» Source excerpt
....................
An economic dispatch algorithm for congestion management of smart power networks

Abstract

We present a novel oblivious routing economic dispatch (ORED) algorithm for power systems. The method is inspired by the oblivious network design which works perfectly for networks in which different sources (generators) send power flow toward their destinations (load points) while they are unaware of the current network state and other flows. Basically, our focus is on the economic dispatch while managing congestion and mitigating power losses. Furthermore, we studied a loss-minimizing type of the economic dispatch which aims to minimize the emission by optimizing the total power generation rather than system cost. Comparing to state-of-the-art economic dispatch methods, our algorithm is independent of network topology and works for both radial and non-radial networks. Our algorithm is thus suited for large-scale economic dispatch problems that will emerge in the future smart distribution grids with host of small, decentralized, and flexibly controllable prosumers; i.e., entities able to consume and produce electricity. The effectiveness of the proposed ORED is evaluated via the IEEE 57-bus standard test system. The simulation results verify the superior performance of the proposed method over the current methods in the literature in terms of congestion management and power loss minimization.

Appendix

In contrast to the traditional MCFPs that are defined with a well-defined set of commodities (with specific size and source/destination nodes) and given flow cost function for every edge, oblivious network routing aims to solve an MCFP in which either the flow cost function is not specified (flow cost is oblivious), or the commodities size, source, and destination are not specified (commodities are oblivious).
....................
» Stored rows
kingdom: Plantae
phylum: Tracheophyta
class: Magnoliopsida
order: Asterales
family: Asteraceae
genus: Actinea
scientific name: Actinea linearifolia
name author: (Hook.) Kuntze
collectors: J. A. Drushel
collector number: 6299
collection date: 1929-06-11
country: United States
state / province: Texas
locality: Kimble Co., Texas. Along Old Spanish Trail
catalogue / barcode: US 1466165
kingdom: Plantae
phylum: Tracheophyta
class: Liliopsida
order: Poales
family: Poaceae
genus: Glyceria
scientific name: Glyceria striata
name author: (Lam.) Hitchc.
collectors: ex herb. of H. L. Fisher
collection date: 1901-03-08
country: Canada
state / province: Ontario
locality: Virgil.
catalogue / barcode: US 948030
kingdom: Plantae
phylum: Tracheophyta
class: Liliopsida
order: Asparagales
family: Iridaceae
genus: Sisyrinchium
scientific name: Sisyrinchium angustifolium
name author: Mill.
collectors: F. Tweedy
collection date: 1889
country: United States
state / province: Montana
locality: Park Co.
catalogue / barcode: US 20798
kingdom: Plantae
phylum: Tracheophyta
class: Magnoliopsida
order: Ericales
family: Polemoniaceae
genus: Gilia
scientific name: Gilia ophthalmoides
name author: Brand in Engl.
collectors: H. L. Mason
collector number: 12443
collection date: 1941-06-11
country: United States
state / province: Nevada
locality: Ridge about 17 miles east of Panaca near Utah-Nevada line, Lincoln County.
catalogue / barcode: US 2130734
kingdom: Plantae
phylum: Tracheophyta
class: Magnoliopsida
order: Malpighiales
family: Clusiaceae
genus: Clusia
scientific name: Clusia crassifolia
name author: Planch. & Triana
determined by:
....................
» What to work on
a – Copy the passage of the economic dispatch text above from "In contrast to" to "(commodities are oblivious).".
b – Summarize the economic dispatch text in two sentences.
c – Based on the economic dispatch text, answer yes or no to each statement and quote the words that decide it. (i) The algorithm works only for radial networks. (ii) The loss-minimizing type of economic dispatch aims to minimize emission by optimizing total power generation rather than system cost. (iii) The method was evaluated on the IEEE 118-bus test system.

» Replies
a –
In contrast to the traditional MCFPs that are defined with a well-defined set of commodities (with specific size and source/destination nodes) and given flow cost function for every edge, oblivious network routing aims to solve an MCFP in which either the flow cost function is not specified (flow cost is oblivious), or the commodities size, source, and destination are not specified (commodities are oblivious).

b – The text presents an oblivious routing economic dispatch (ORED) algorithm for power systems that focuses on economic dispatch while managing congestion and mitigating power losses, and that is independent of network topology, working for both radial and non-radial networks. The method was evaluated on the IEEE 57-bus standard test system, where it showed superior performance over current methods in congestion management and power loss minimization.

c –
(i) No: "our algorithm is independent of network topology and works for both radial and non-radial networks."
(ii) Yes: "a loss-minimizing type of the economic dispatch which aims to minimize the emission by optimizing the total power generation rather than system cost."
(iii) No: "The effectiveness of the proposed ORED is evaluated via the IEEE 57-bus standard test system."